Cough preparations Mucolytics – Bromhexine ; is a potent mucolytic and mucokinetic capable of inducing thin copious bronchial secretion. It depolymerises mucopolysaccharides directly. It is particularly useful if mucus plugs are present Side effects: are rhinorrhea and lacrimation, gastric irritation, hypersensitivity Dose: Adult 8 mg TDS, children 1-5 years 4 mg BD, 5-10 years 4 mg TDS
Cough preparations Antitussives These are drugs that act in the CNS to raise the threshold of cough center or act peripherally in the respiratory tract to reduce tussal impulses or both these actions. Because they aim to control rather than to eliminate cough, antitussives should be used only for dry unproductive cough or if cough is unduly tiring, disturbs sleep or is hazardous (hernia, piles, cardiac diseases, ocular surgery)

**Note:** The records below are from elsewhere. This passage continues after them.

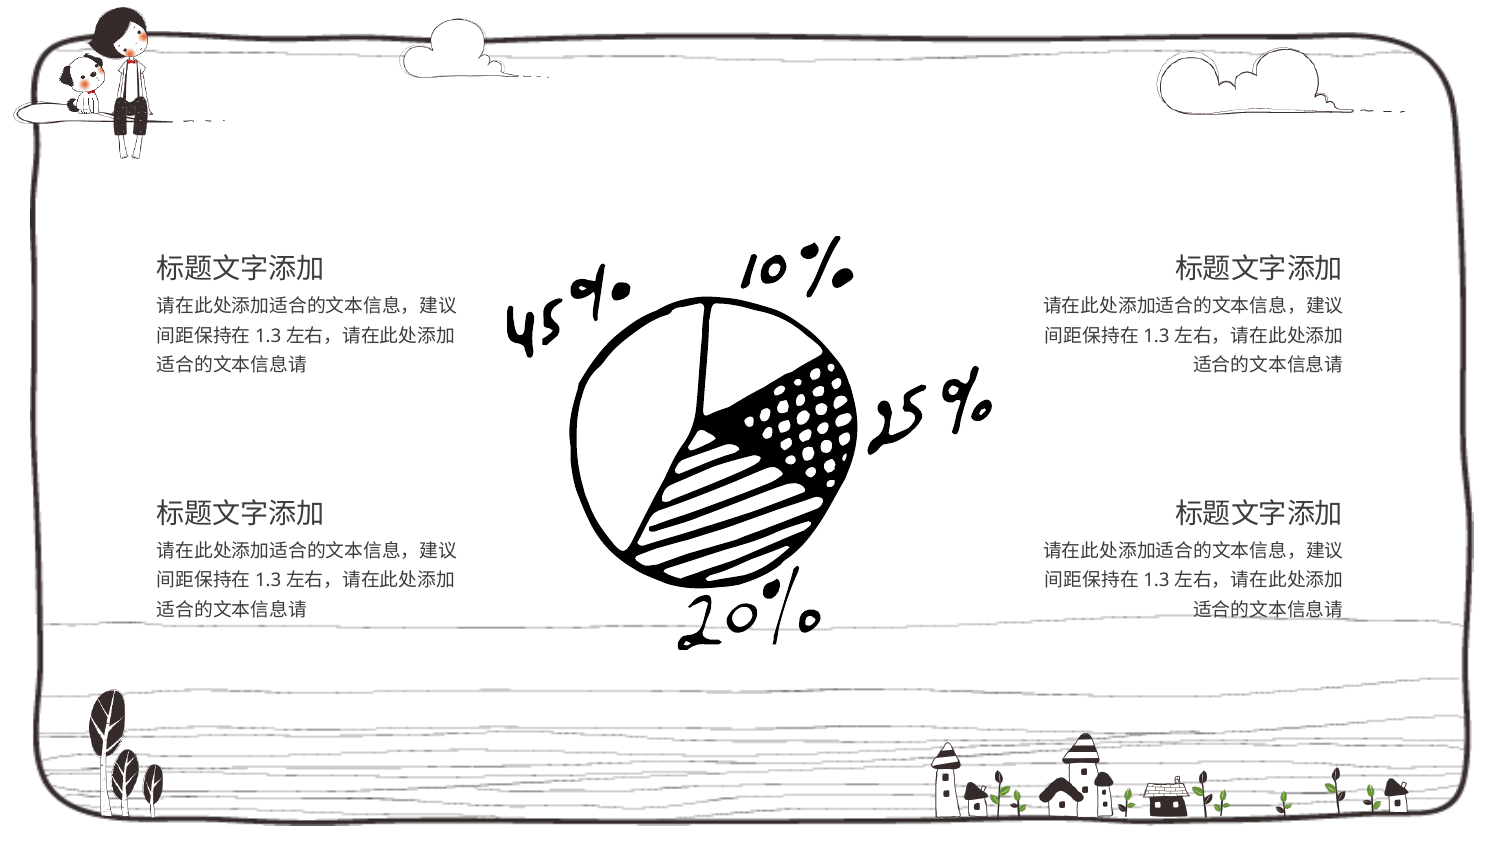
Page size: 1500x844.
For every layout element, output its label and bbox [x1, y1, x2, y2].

text_box [1016, 481, 1358, 629]
picture [13, 7, 1474, 826]
text_box [1016, 236, 1358, 384]
text_box [141, 481, 484, 629]
text_box [141, 236, 484, 384]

Cough preparations OPIOIDS Codeine: - This is an opium alkaloid, qualitatively similar to but less potent than morphine. It is more selective for cough centre and is treated as the standard antitussive; suppresses cough for about 6 hours. The antitussive action is blocked by naloxone indicating that it exerted it’s action through opioid receptors in the brain. Abuse liability is low, but present; constipation is the chief drawback. At higher doses respiratory depression and drowsiness can occur. Like morphine, it is contraindicated in asthmatics and in patients with diminished respiratory reserve Dose 10-30 mg; children 2-5 years 2.5-5 mg, 6-12 years 5-10 mg , frequently used as syrup codeine phosphate 4-8 ml CODINE 15 mg tab, 15 mg/5 ml linctus
Cough preparations NON-OPIOIDS Noscapine ( Narcotine ): - An opium alkaloid of the benzoisoquinoline series. It depresses cough but has no narcotic, analgesic or dependence inducing properties. It is nearly equipotent antitussive as codeine, especially useful in spasmodic cough. Headache and nausea occur occasionally as side effect. It can release histamine and produce bronchoconstriction in asthmatics. Dose 15-30 mg, children 2-6 years 7.5 mg, 6-12 years 15 mg.

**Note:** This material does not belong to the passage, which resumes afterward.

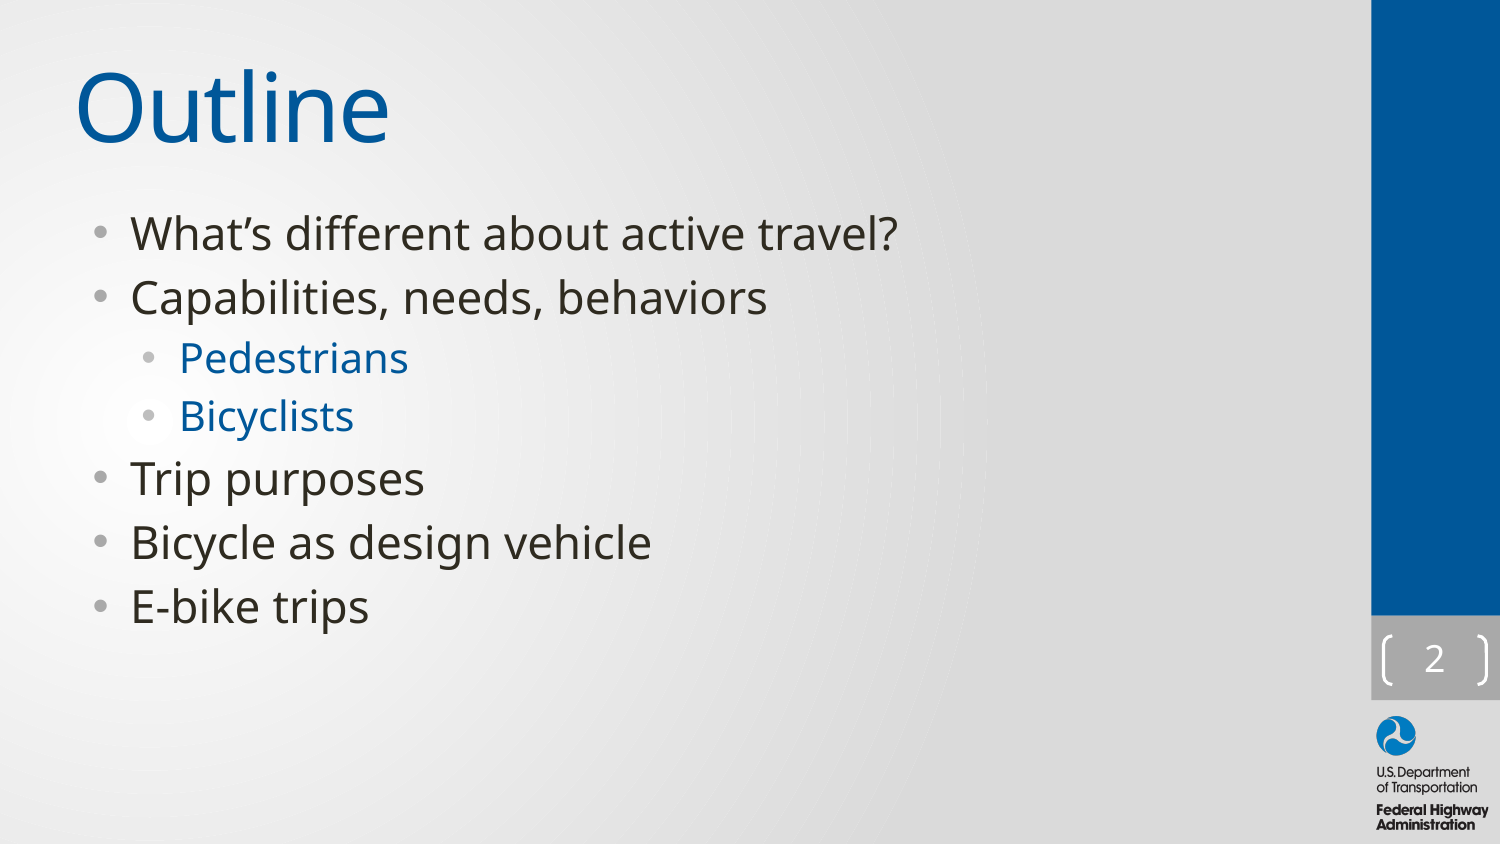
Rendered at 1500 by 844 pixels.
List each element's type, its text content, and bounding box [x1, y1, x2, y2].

list What’s different about active travel? Capabilities, needs, behaviors Pedestrians Bicyclists Trip purposes Bicycle as design vehicle E-bike trips [58, 196, 1309, 788]
title Outline [58, 33, 1309, 175]
slide_number 2 [1381, 634, 1488, 687]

Cough preparations Dextromethorphan: - Is a synthetic compound with a selective antitussive action (raises threshold of cough centre ). It is as effective as codeine, does not depress mucociliary function of the airway mucosa and is practically devoid of constipating and addicting actions. The antitussive action lasts for 6 hours and is not blocked by naloxone: therefore not exerting it’s action through opioid receptors Side effect: Dizziness, nausea, drowsiness, ataxia Dose 10-20 mg, children 2-6 years 2-5-5 mg, 6-12 years 5-10 mg
Cough preparations Antihistamine it was implicated as a mediator of hypersensitivity phenomena and tissue injury reactions. It is located mostly within storage granules of mast cells. Tissues rich in histamine are skin, gastric and intestinal mucosa, lungs, liver and placenta. These are added to antitussive/expectorant to afford relief in cough due to their sedative and anticholinergic activity, but lack selectivity for cough centre . They have no expectorant property, may even reduces secretions by anticholinergic actions. They have been especially promoted for cough in respiratory allergic states, though their lack of efficacy in asthma is legendary Chlorpheniramine (2-5 mg), Diphenhydramine (15-25 mg) and Promethazine (15-25 mg) are commonly used. Second generation antihistamines like fexofenadine, loratadine are ineffective.